_PROBLEM TO SOLVE_. Reproduce the text of each row below word for word, leaving out the pictures.

Segment Start: AVAILABLE DATA

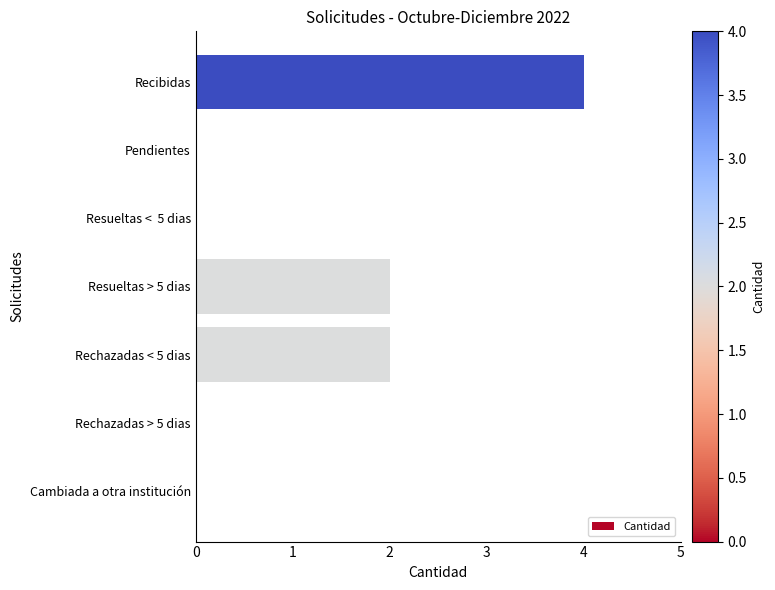

What is the sum of all values?

8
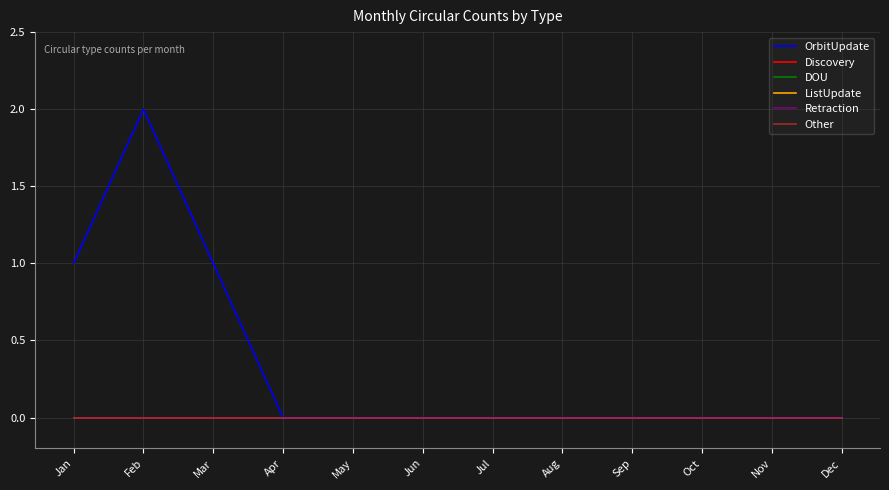

Does the chart display data point markers on the line(s)?

No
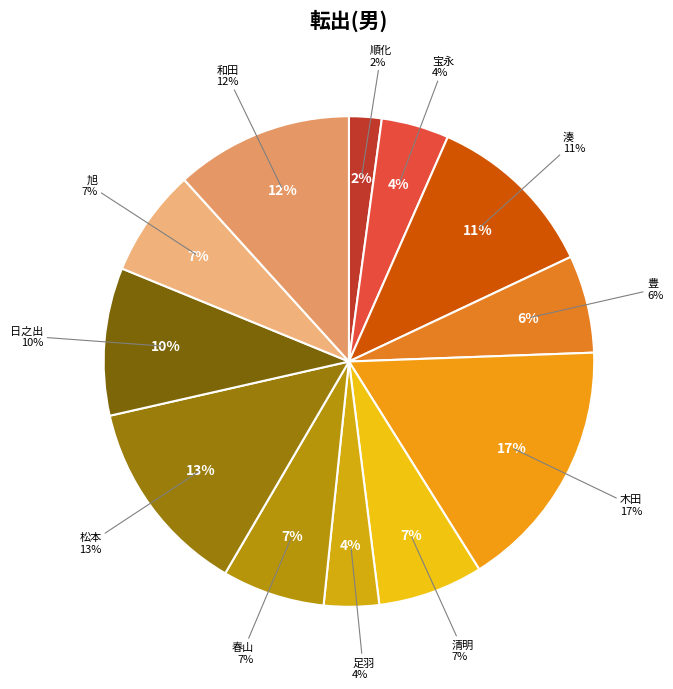

To the nearest percent, what percentage of the pie is 清明?

7%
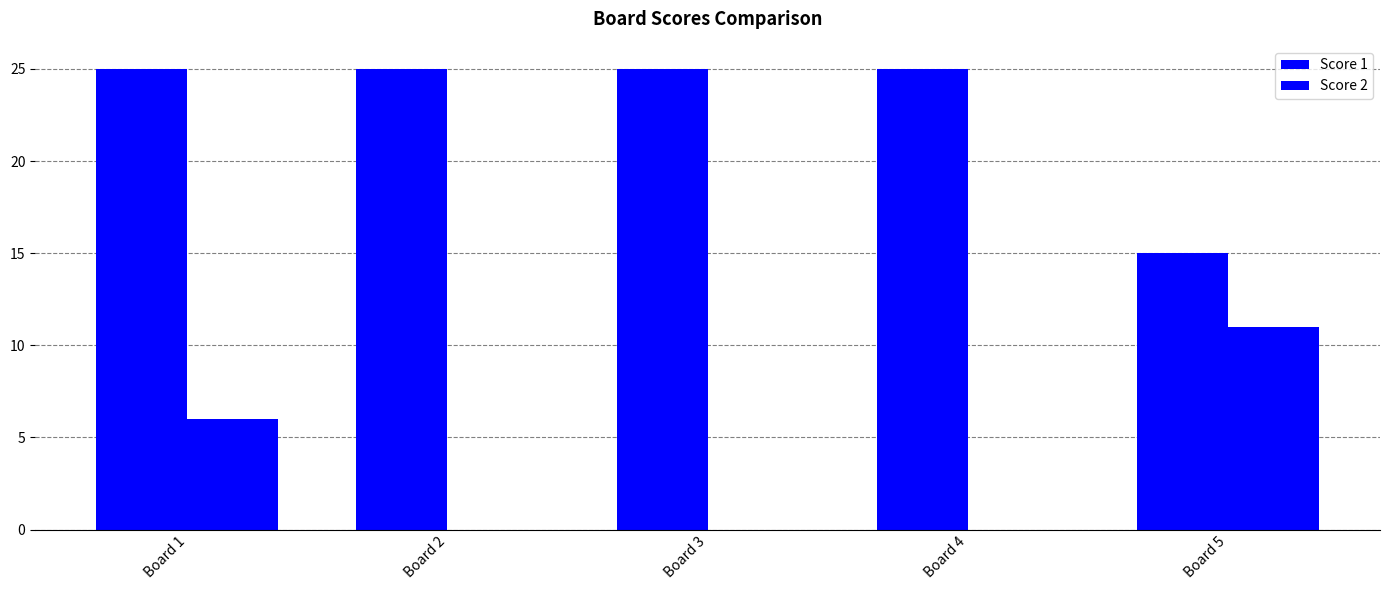

How many groups of bars are there?

5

Segment End: AVAILABLE DATA

_SOLUTION FOR THIS PROBLEM_.
What is the sum of all values?

8

Does the chart display data point markers on the line(s)?

No

To the nearest percent, what percentage of the pie is 清明?

7%

How many groups of bars are there?

5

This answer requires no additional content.